Ya, anak yang sering mendapatkan harapan, kemudian dihempaskan kembali.

Tapi, dengan jiwanya yang masih terombang-ambing, ia selalu mencoba, untuk mempercayai itu, selalu berharap, suatu hari, janji seorang ayah itu.. Akan benar-benar terwujud.

“Ayah pengen, lihat kamu meraih prestasi, tapi nggak usah maksain diri,” itu ucapan datar Amato ketika 3 sulungnya mengunjunginya di perusahaan. Halilintar, yang sudah tidak respect lagi dengan angka angka sekolah, sibuk berkelahi dengan anak-anak sekolah lain, atau Taufan, yang bahkan tidak peduli dengan kertas kertas ujian, sibuk menggambarinya dengan banyak coretan, tapi Gempa.. Ia mendengarkannya penuh debaran. Berharap, suatu hari jika dia berhasil.. Apa ayahnya akan benar benar menepati janjinya?




Maka demi meraihnya, Gempa melakukan apapun. Ia mengikuti berbagai organisasi, mendapatkan semua pujian dari seluruh pihak, meraih prestasi tertinggi, mengikuti berbagai lomba. Semuanya, agar ayahnya datang dan mengusap sendiri kepalanya ketika ia berada di puncak.

Tapi, Amato, berkali-kali.. Tidak menepatinya.

Semester pertama kelas tujuh, ayahnya tidak datang untuk menemani Gempa menerima penghargaan ranking pararel. Hanya menelepon. “Maaf, Gempa, ayah sedang rapat. Ayah janji, Insya Allah berikutnya ayah datang.”



Saat itu sejujurnya Gempa merasa benar-benar kecewa.

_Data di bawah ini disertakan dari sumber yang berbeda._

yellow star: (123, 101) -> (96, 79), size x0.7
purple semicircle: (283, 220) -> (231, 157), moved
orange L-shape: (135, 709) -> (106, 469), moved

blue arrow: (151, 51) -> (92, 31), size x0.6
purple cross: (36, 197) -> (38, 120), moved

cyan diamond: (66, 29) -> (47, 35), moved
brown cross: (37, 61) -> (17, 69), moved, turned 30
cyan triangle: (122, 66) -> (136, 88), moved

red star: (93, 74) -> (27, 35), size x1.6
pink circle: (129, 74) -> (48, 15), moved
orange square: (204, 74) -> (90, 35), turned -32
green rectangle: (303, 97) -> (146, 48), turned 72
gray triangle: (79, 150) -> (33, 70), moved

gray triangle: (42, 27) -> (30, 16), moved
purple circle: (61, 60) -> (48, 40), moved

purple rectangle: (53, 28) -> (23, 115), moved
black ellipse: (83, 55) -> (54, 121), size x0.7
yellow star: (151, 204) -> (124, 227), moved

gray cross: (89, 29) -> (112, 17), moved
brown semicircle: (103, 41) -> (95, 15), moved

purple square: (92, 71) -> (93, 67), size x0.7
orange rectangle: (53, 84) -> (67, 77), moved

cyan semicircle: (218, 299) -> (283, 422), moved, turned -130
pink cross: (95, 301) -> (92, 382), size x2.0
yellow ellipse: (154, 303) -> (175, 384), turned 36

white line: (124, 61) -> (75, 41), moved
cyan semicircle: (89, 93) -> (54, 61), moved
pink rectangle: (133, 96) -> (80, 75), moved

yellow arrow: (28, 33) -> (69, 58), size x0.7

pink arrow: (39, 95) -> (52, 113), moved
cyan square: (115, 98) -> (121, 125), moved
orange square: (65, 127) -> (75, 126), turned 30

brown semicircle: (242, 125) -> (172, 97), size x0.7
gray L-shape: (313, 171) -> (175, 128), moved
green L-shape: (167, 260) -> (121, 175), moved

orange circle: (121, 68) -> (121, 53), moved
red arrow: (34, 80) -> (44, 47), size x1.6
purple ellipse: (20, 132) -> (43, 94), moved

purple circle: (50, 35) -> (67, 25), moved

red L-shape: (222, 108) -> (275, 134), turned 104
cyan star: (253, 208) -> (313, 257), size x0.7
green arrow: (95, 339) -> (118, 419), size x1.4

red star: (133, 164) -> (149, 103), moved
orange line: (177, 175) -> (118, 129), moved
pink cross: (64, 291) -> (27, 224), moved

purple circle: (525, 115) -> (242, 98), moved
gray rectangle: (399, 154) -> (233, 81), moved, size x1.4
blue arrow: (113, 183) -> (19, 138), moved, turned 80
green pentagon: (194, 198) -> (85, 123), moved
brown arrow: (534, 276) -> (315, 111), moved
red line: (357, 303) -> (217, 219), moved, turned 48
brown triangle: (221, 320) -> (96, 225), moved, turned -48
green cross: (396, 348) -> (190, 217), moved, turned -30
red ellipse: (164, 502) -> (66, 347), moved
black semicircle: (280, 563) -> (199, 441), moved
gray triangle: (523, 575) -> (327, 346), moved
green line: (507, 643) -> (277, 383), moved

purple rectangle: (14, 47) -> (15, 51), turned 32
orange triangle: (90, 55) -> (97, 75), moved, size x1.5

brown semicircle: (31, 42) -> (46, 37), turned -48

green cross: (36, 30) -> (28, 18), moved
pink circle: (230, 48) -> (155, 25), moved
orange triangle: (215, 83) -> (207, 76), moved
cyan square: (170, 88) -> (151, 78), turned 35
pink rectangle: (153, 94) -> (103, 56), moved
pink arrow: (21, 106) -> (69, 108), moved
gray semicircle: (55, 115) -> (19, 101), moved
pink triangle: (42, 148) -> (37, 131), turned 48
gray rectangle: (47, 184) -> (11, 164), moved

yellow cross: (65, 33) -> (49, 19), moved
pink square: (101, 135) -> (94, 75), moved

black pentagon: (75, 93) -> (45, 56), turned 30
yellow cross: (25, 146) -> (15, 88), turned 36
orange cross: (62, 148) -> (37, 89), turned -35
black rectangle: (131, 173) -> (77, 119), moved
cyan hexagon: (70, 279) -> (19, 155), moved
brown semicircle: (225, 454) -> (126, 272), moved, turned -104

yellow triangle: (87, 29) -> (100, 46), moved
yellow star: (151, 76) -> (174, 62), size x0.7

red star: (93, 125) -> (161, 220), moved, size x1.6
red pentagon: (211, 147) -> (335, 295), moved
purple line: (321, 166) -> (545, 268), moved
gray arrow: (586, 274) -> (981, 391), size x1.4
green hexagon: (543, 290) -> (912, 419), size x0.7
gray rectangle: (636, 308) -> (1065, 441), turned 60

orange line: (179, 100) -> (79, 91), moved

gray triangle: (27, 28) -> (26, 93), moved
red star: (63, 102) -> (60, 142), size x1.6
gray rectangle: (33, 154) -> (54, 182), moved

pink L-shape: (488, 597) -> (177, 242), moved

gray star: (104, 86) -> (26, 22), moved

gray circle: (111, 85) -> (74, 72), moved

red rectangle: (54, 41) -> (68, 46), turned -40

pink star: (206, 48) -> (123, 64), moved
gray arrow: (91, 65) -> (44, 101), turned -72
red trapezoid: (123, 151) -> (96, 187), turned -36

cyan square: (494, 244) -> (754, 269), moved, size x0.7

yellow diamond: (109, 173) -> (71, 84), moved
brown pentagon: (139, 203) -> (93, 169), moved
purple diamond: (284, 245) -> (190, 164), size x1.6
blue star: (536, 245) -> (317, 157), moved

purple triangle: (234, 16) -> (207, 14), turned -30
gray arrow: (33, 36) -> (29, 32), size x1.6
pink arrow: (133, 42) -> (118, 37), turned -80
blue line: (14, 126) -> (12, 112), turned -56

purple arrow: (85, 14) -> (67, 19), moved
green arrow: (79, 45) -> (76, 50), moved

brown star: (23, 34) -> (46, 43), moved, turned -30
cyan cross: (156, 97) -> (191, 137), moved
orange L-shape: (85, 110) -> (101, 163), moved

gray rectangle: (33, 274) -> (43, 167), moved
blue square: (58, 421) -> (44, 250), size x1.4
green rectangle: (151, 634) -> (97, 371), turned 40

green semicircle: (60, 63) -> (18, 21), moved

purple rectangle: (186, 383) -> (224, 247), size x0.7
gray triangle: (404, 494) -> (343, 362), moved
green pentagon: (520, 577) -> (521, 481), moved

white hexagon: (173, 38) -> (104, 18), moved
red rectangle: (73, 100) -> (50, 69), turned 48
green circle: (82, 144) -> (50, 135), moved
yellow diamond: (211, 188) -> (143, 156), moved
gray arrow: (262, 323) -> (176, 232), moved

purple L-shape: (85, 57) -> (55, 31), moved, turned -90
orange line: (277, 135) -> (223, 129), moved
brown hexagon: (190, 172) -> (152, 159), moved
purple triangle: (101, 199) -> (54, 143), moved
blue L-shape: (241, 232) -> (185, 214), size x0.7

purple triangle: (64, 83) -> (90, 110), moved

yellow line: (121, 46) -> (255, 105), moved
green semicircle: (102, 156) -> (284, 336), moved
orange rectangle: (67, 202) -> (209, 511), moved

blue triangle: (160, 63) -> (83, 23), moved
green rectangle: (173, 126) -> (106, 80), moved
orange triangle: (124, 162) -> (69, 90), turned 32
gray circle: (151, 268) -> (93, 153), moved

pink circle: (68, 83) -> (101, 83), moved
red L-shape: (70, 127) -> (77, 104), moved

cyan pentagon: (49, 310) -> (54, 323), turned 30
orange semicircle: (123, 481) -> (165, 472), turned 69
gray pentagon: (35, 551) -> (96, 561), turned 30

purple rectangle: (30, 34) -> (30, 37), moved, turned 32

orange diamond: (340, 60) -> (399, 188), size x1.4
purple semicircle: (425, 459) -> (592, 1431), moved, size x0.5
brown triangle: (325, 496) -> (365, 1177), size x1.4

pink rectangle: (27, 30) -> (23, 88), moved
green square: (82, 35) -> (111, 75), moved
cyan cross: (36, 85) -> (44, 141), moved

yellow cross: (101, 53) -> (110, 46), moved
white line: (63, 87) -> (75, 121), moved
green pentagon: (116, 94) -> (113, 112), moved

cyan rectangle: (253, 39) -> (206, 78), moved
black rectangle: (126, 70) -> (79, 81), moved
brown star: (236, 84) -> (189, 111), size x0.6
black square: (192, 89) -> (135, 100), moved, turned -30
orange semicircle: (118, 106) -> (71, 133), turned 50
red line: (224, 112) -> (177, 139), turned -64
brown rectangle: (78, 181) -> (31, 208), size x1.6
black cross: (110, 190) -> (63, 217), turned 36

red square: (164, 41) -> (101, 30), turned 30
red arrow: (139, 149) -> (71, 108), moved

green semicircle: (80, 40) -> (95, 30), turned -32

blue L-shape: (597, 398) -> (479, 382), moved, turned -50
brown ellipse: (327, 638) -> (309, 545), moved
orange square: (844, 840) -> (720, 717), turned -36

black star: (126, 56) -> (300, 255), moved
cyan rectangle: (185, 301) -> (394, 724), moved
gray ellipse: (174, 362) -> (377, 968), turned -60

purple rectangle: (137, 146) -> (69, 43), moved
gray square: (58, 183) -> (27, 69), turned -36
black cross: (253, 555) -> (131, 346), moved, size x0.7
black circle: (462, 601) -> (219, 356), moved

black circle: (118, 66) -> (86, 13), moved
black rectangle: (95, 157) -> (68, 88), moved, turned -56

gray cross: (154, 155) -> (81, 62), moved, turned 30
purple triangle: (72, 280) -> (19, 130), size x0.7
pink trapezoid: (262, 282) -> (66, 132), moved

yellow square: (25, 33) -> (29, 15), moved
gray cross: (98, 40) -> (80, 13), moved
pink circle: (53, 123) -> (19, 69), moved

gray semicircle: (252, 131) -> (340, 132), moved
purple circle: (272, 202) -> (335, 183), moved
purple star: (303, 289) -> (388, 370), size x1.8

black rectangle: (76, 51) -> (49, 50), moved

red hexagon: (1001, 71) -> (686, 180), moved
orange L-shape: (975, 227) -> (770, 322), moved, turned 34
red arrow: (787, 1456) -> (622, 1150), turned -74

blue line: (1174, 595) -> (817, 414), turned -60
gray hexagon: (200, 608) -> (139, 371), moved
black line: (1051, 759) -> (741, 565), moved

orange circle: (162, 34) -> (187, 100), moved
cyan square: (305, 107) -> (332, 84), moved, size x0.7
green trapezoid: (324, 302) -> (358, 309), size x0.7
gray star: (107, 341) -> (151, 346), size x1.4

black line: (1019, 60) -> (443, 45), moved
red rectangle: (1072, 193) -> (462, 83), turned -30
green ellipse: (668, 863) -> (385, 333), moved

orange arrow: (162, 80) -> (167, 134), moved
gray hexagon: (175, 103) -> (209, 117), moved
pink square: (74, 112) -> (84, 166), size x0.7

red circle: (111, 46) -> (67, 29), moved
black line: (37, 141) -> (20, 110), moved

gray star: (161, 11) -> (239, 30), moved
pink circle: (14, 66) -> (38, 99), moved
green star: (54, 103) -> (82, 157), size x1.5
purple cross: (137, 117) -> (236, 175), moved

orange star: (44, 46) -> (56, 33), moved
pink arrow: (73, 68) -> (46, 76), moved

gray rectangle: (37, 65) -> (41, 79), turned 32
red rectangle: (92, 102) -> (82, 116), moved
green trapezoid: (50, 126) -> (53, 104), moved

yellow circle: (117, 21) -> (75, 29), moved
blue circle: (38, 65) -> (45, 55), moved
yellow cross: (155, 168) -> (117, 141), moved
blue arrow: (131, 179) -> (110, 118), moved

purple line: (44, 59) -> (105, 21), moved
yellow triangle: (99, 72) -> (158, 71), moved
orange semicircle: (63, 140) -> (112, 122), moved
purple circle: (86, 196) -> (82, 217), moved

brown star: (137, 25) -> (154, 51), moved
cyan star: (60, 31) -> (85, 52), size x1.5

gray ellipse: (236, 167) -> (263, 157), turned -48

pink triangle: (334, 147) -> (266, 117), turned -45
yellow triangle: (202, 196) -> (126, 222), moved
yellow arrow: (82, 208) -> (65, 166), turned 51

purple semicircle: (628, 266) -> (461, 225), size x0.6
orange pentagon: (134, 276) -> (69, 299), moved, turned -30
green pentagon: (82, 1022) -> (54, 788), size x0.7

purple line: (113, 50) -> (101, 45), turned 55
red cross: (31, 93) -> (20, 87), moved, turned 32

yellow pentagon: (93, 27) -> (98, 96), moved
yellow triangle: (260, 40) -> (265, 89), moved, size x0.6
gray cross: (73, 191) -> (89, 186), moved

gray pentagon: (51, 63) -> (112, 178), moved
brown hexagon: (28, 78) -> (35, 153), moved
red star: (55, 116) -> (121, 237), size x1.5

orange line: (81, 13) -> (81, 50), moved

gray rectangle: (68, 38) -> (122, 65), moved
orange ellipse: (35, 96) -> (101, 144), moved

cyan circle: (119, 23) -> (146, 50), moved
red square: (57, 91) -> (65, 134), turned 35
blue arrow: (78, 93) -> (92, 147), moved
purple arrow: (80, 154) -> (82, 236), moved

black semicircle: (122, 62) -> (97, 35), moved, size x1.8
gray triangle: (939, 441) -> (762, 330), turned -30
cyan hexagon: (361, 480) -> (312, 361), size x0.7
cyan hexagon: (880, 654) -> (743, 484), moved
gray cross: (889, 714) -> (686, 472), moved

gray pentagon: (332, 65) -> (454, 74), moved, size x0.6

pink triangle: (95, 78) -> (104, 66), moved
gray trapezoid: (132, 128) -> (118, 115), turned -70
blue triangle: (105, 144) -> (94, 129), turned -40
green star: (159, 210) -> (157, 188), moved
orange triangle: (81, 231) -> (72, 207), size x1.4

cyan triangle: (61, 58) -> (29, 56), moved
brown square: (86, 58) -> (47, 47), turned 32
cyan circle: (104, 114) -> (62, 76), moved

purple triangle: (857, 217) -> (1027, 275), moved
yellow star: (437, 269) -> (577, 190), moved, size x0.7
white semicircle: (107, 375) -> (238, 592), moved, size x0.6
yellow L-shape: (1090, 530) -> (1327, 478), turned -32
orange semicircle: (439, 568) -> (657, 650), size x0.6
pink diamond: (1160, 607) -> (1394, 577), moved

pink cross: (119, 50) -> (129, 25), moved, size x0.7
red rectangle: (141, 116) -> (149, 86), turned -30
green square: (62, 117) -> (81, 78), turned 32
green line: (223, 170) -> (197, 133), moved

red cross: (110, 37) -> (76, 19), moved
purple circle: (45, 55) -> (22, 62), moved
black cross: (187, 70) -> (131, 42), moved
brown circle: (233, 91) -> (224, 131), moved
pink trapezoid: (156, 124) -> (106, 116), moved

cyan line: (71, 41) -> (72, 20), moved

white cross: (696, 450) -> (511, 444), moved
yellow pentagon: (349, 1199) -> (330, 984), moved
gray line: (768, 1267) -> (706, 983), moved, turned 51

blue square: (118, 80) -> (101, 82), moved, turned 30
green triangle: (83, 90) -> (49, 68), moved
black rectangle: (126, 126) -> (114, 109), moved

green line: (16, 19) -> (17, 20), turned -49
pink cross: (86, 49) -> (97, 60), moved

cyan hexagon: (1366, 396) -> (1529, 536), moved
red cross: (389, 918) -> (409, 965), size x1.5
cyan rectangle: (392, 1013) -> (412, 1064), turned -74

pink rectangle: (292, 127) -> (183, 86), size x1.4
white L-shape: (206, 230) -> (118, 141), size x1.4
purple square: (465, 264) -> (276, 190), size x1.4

Ia bahkan hanya menangisi piala menjulang di sudut kamarnya. Apa yang ia harapkan selama ini?

Tapi meski dia tersakiti..



Kenapa ia masih mau berjuang untuk itu?

Gempa tidak tahu. Kenapa ia masih mau berusaha, meraih, sesuatu yang sudah mengecewakannya, berkali-kali.




Begitulah, tahun tahun berikutnya terlewati. Gempa mendapatkan penghargaan siswa terbaik angkatan, sang ayah tetap tidak datang. Hanya kakek mereka yang tersenyum bangga. Hanya Halilintar dan Taufan yang memeluknya bahagia disana.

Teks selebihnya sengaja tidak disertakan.